Sunday, February 03, 2013

Thoughts on Pinguy Linux

Ever since Ubuntu has completely switched to its Unity desktop (which I have to say I am not at all pleased with), I have been looking around at some different distributions.  Some have been ok, some have been quickly removed from my system (mostly for lacking any thought by the person who put it together).

Today I discovered a link to Pinguy Linux while going through the headlines on Hacker News.  A quick read of the description peaked my curiosity, so I downloaded a copy via their Torrent link.  I have to say that it was nice to see my download hit 3.4 Mb / second as the download finished in a matter of minutes.  I then created a virtual machine and installed the distribution into it.

The installation went pretty quickly and I was up and running in only a matter of about 10 minutes.  First impressions are quite important when you are trying to make a difference and this one did not blow me away.

After everything started up, I noticed that there is a dock on the left side of the screen containing folders.  Maybe its me just being picky, but I didn't want it there.  The unfortunate thing is that I couldn't figure out how to get rid of it.  For me, this was strike one. The system status app that auto runs is actually nice, keeping the user informed of processes, ram used, disk space, etc.

The next strike came when I started going through the Applications menu.  While there were plenty of apps for multimedia and such, there weren't any development type apps. I know its not a requirement for everyone, but nothing?  That wasn't the strike though.... it was when I scanned down to the wine applications menu, scanned over a couple of levels to find that Microsoft's Notepad had been installed by default.  Really?  Notepad?  I am on a Linux system that has plenty of editors available to it.  Why on Earth would I want an inferior product like Notepad?  (I say inferior, mind you, as a sign of its lacking any features, not as a slam to Micro$oft).

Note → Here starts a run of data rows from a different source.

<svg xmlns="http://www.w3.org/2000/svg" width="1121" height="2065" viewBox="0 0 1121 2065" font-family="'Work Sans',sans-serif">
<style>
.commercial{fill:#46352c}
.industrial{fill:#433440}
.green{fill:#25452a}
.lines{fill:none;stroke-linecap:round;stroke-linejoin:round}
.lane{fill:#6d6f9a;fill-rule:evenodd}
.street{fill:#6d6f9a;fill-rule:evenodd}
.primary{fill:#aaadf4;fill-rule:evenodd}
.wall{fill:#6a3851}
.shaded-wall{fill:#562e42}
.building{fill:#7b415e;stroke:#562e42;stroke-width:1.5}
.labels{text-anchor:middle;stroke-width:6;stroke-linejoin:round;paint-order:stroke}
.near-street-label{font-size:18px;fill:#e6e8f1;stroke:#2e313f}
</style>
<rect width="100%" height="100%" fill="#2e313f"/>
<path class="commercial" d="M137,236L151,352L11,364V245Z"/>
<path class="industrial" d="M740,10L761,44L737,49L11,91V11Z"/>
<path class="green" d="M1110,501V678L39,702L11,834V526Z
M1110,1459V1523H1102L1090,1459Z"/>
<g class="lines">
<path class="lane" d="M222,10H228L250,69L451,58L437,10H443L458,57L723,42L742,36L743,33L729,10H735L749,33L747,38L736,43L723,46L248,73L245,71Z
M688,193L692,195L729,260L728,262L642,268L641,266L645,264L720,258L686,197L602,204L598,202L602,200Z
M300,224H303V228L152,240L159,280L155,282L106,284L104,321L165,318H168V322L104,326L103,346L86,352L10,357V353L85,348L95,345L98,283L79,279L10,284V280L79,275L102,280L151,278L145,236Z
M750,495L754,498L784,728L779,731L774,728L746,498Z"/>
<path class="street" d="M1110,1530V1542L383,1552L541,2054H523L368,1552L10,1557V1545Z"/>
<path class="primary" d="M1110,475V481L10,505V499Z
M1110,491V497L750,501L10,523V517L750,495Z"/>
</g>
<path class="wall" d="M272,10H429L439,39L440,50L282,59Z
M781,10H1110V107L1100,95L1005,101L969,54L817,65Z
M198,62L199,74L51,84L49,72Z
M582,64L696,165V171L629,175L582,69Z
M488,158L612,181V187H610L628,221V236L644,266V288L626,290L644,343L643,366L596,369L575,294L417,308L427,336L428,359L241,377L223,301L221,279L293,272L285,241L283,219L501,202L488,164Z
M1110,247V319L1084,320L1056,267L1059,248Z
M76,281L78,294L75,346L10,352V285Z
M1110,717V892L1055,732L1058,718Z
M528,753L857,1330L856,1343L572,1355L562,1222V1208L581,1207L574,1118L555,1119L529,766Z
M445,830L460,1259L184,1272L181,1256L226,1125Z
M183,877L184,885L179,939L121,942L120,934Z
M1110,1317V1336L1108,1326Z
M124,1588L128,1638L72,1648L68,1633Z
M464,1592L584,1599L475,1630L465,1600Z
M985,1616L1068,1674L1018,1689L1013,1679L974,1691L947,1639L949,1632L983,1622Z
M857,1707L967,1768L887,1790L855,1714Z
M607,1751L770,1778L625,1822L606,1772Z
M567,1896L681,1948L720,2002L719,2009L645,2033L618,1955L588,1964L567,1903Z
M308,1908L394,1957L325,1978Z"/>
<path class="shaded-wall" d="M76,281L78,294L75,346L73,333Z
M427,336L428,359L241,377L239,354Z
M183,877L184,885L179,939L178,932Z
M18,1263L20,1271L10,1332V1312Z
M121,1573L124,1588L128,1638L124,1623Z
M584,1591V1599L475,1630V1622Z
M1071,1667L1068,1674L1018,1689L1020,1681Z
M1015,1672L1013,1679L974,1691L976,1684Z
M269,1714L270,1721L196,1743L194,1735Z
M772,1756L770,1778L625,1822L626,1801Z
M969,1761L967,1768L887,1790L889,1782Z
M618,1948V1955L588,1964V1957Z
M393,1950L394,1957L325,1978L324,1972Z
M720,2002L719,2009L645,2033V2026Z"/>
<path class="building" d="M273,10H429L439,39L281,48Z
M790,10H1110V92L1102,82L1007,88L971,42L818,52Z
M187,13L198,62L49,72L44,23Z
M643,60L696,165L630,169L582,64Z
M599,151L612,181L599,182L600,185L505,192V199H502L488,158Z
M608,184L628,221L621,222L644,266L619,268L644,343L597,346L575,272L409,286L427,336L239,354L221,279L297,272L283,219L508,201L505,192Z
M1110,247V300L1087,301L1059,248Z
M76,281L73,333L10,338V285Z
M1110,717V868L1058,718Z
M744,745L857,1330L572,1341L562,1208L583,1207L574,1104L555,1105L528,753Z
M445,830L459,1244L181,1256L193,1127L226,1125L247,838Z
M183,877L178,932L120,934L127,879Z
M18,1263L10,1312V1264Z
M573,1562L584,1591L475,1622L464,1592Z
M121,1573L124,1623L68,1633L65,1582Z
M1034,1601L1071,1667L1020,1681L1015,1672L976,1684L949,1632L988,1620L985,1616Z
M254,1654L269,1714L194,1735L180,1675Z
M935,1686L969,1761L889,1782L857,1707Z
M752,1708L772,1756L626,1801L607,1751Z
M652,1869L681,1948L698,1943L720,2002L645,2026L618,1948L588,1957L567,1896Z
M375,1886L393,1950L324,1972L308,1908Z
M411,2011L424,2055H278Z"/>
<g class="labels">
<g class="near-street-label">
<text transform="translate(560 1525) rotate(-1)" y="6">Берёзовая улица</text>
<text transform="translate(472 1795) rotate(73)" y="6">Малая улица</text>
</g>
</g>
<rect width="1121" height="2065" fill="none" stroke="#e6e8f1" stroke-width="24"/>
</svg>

As I was browsing around, I noticed that the background kept changing.  They had pre-setup a rotating desktop background that cycled through pre-installed pictures. Why?  That takes up system resources that could be used for greater good.  And, when your running in a virtual machine as I am, you haven't allocated a ton of ram to begin with.  So, for me that was strike three.

All in all, if your on a fixed system, not in a Virtual Machine environment and you don't mind some of the quirks and "features" I have described (and your a multimedia geek), then maybe this is for you.  For me though, I am removing it and moving on to the next one.   The closest I have found for a distribution to switch to is Linux Mint.  We shall see though..... we shall see.